With high blood sugar levels, the same factors that decrease blood flow to the heart reduce blood circulation to the sexual organs. According to the Joslin Diabetes Center, an affiliate of Harvard Medical School in Boston, more than one-half of men who have diabetes for 10 years also suffer from erectile dysfunction, and those with poorly controlled blood sugar levels are more likely to have sexual side effects compared with those who have their blood sugar under control.
#3 Cognitive decline.
The link between high blood sugar and cognitive decline is strong, no matter your diabetes diagnosis. For example, a 2018 study published in the journal Diabetologia, which tracked 5,189 people over the course of 10 years, showed that those with the highest blood sugar level had the fastest rate of cognitive decline.

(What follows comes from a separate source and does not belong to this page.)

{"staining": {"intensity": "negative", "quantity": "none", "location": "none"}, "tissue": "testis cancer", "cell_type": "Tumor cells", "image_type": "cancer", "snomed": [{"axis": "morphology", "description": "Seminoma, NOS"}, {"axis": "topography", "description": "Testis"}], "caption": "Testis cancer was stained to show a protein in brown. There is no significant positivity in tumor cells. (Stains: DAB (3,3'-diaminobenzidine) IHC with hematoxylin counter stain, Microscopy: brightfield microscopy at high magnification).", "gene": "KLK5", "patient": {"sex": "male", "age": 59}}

#4 Bone and joint problems.
Most people have heard of diabetic neuropathy, in which chronically high blood sugar levels damage nerve cells throughout the body, leading to a pins-and-needles sensation and even numbness in the hands, feet, arms and legs. But here’s a lesser-known fact: This nerve damage can also deteriorate the body’s joints.
#5 Kidney disease.
By damaging blood vessels in the kidneys, chronically high blood sugar levels can also reduce kidney function and contribute to renal disease. The longer someone has diabetes, and the longer that diabetes goes uncontrolled, the greater the risk of resulting kidney disease.
Research suggests that blood sugar levels may be a far greater depressant than taking blood sugar readings and insulin shots. The study (The Journal of Neuroscience) also found that high sugar levels alter connections between regions of the brain that control emotion, potentially contributing to mental health issues.